1.3 CONTRATO DE FRANQUIA

Como vimos, o contrato de franquia empresarial surgiu nos Estados Unidos,

tendo se difundido principalmente após a Segunda Guerra Mundial, como solução

para a iniciativa de expansão mercadológica das grandes empresas.

O contrato de franquia pode ser definido como o pacto estabelecido entre

franqueador e franqueado para que aquele conceda a este o direito de uso da sua

marca, dos sinais distintivos e o fornecimento da tecnologia necessária para a

implantação e o andamento do negócio, mediante um pagamento inicial e uma

porcentagem mensal dos lucros advindos da atividade.

Quanto ao direito de uso da marca e dos sinais distintivos, esta pode

englobar também a utilização de patentes registradas pela concedente, para

utilização exclusiva de suas concessionárias. Entre os itens de tecnologia que o

franqueador deverá disponibilizar para o franqueado estão o know-how

(conhecimento da atividade e do mercado e experiência negocial), e ainda, sistema

operacional desenvolvido pelo franqueador ou sob encomenda para este, para

gerenciamento de produção ou vendas, controle de estoque, carteira de clientes e

administração das demais tarefas administrativas ou operacionais necessárias ao

desenvolvimento das atividades.

Podemos concluir que o objeto do contrato de franchising é a utilização da

marca e do know-how da concedente pela concessionária, incumbindo ao

franqueado cumprir com as obrigações que lhe são impostas, bem como, cabe ao

franqueador o suporte para administração do negócio, o fornecimento do material a

ser comercializado e a publicidade dos produtos ou serviços comercializados,

visando o sucesso do empreendimento. Este suporte por parte do franqueador é

imprescindível, pois o candidato a franqueado, geralmente, não possui experiência

na administração de negócio próprio. Assim, toda a estrutura e o apoio do

franqueador trazem segurança à atividade do franqueado, diminuindo os riscos de

prejuízos pela falta de planejamento ou má condução do negócio.

16

Não olvidando dos riscos que são inerentes a toda e qualquer atividade

negocial, a adesão a uma rede de franquias pode ser uma boa decisão para quem

deseja uma primeira experiência como administrador do próprio negócio, diminuindo

os riscos de fracasso e assegurando um rápido retorno do capital investido, tendo

em vista a notoriedade da mercadoria ou serviço comercializado.

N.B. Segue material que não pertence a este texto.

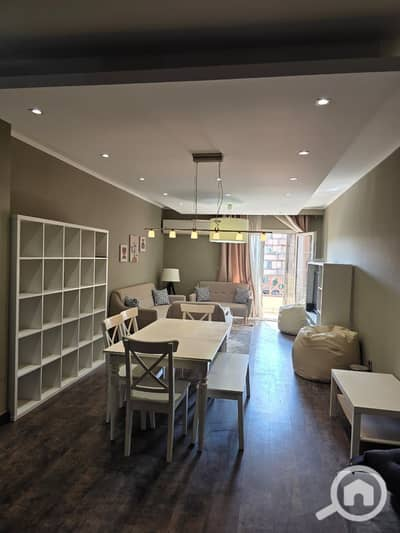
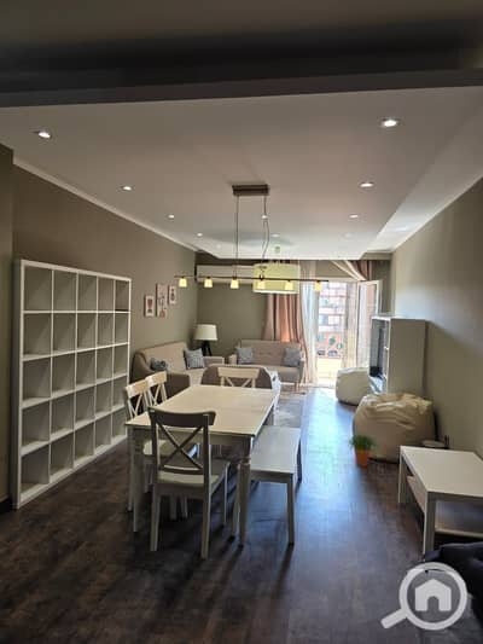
+ potted plant [343,433,380,468]
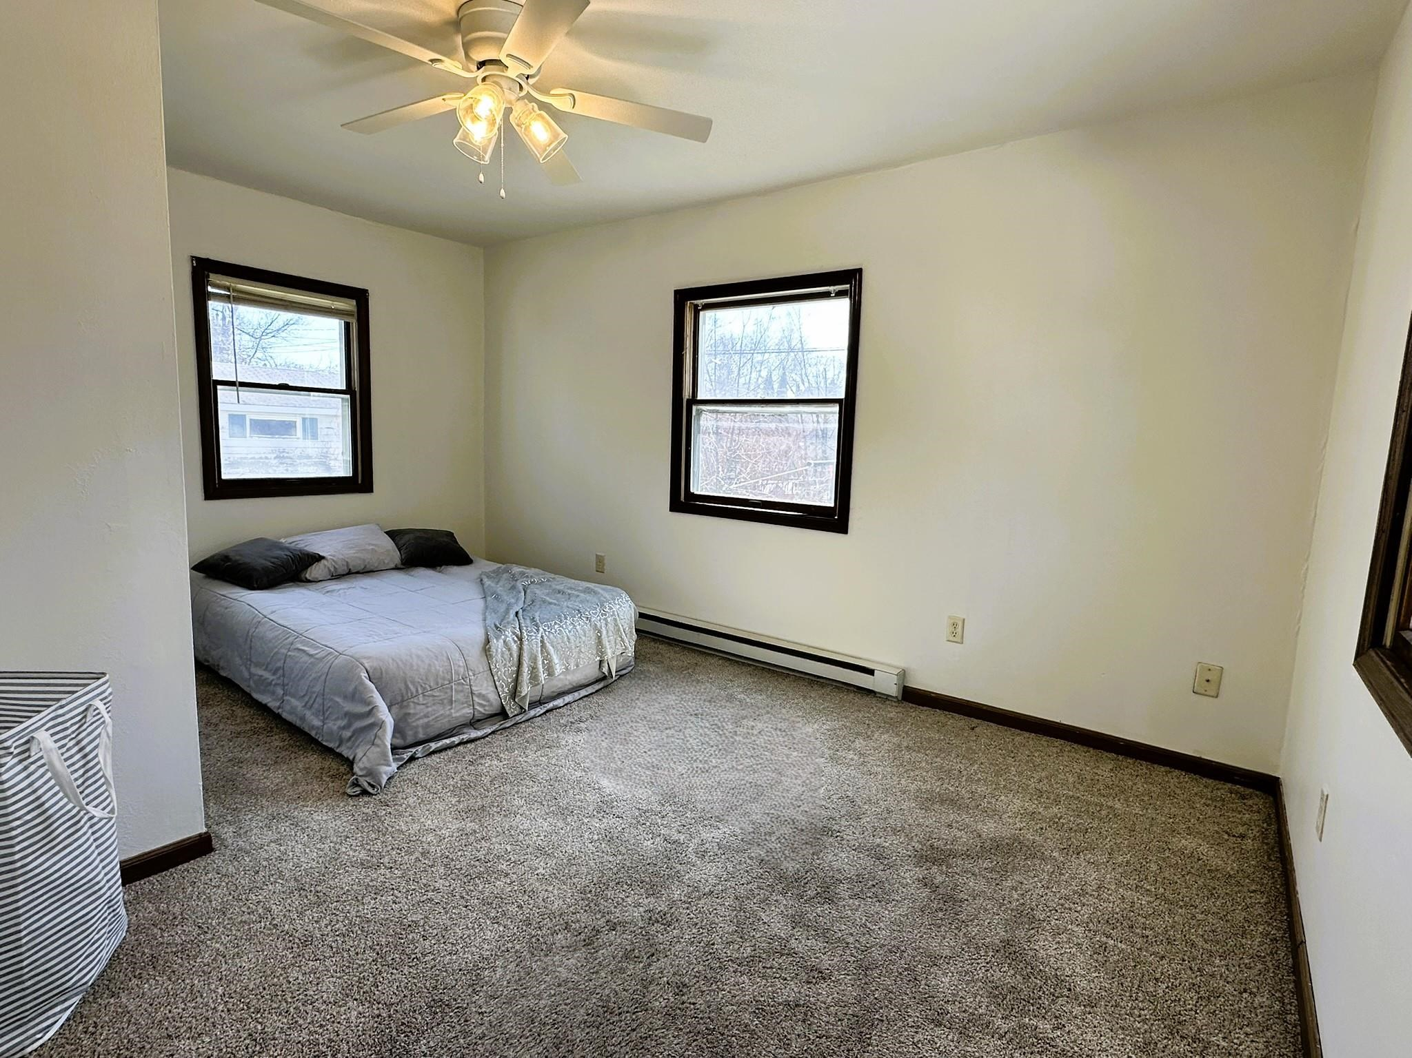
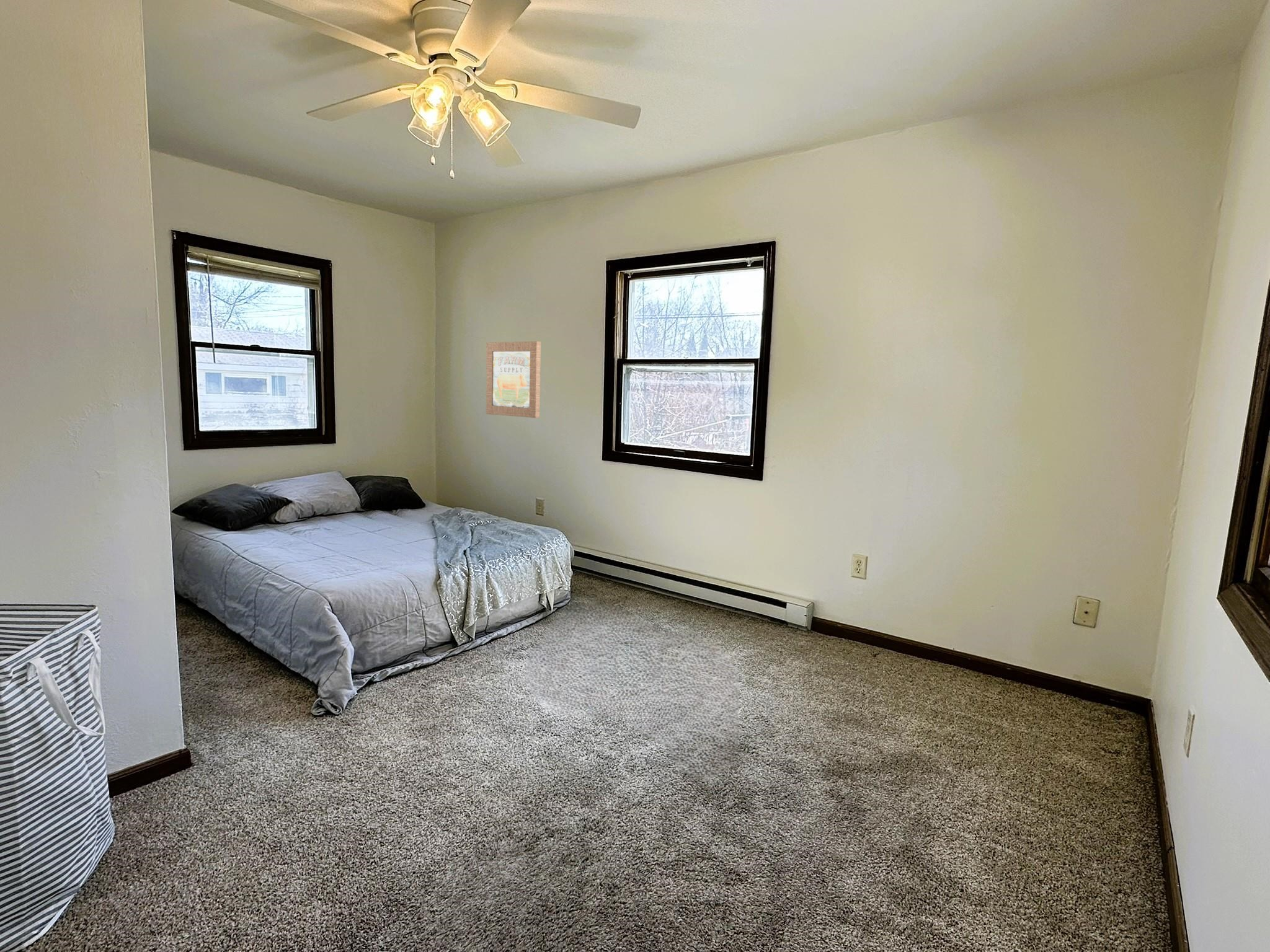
+ wall art [486,341,541,418]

Assim como é

rentável para a empresa franqueadora, que aumenta a visibilidade do seu produto

ou serviço e alcança novos limites territoriais, antes não explorados, com pequeno

investimento de capital, evitando a ampliação desnecessária das atividades da

empresa e o conseqüente aumento de custos com a operação, além de captar

recursos sem a necessidade de recorrer a instituições financeiras.

Fábio Ulhoa Coelho demonstra a utilidade do contrato de franquia, do ponto

de vista dos benefícios que dele podem advir para ambas as partes: “Sob o ponto de

vista do franqueador, serve o contrato para promover acentuada expansão dos seus

negócios, sem os investimentos exigidos na criação de novos estabelecimentos.

Sob o ponto de vista do franqueado, o contrato viabiliza o investimento em negócios

de marca já consolidada junto aos consumidores, e possibilita o aproveitamento da

experiência administrativa e empresarial do franqueador.”6

Para o contrato de franquia empresarial ser exitoso, alguns princípios

fundamentais do direito contratual merecem ser observados em toda a relação

empresarial, incluindo a negociação pré-contratual, o pré-contrato, caso venha a ser

formalizado, e ser condição constante também nas relações posteriores à

formalização do contrato em si, como o princípio da boa-fé e o princípio da

transparência, este último tema principal deste trabalho, e que será cotejado com o

princípio da boa-fé em capítulo próprio. Ao fim e ao cabo, o interesse comum das

partes deve prevalecer, o que pode ser alcançado através da observância destes

princípios básicos e da inclusão no contrato de cláusulas específicas com essa

finalidade.

O pré-contrato, caso por ele optem franqueado e franqueador, servirá para

estabelecer de antemão os direitos e obrigações das partes, enquanto é preparada

a estrutura de funcionamento do franqueado, sendo, invariavelmente, pactuado por

prazo determinado.

O contrato de franquia deverá ser formalizado por escrito e na presença de

6 COELHO, Fábio Ulhoa. Curso de direito comercial, volume 1: direito de empresa. 15. ed. São Paulo: Saraiva, 2011, p. 141.

17

duas testemunhas, e terá validade independentemente de ser levado a registro junto

ao cartório de registro de documentos ou órgão público. No entanto, por exigência

do artigo 211 da Lei nº 9.279, de 14 de maio de 1996, que regula os direitos e

obrigações relativos à propriedade industrial, os contratos de franquia devem ser

registrados no Instituto Nacional de Propriedade Industrial.7 Este registro é

necessário para que o ato possa ter efeitos perante terceiros. Porém, o franqueador

não pode alegar a ausência deste registro para afastar a sua responsabilidade

perante o consumidor, na ocorrência de prejuízo causado pelo franqueado.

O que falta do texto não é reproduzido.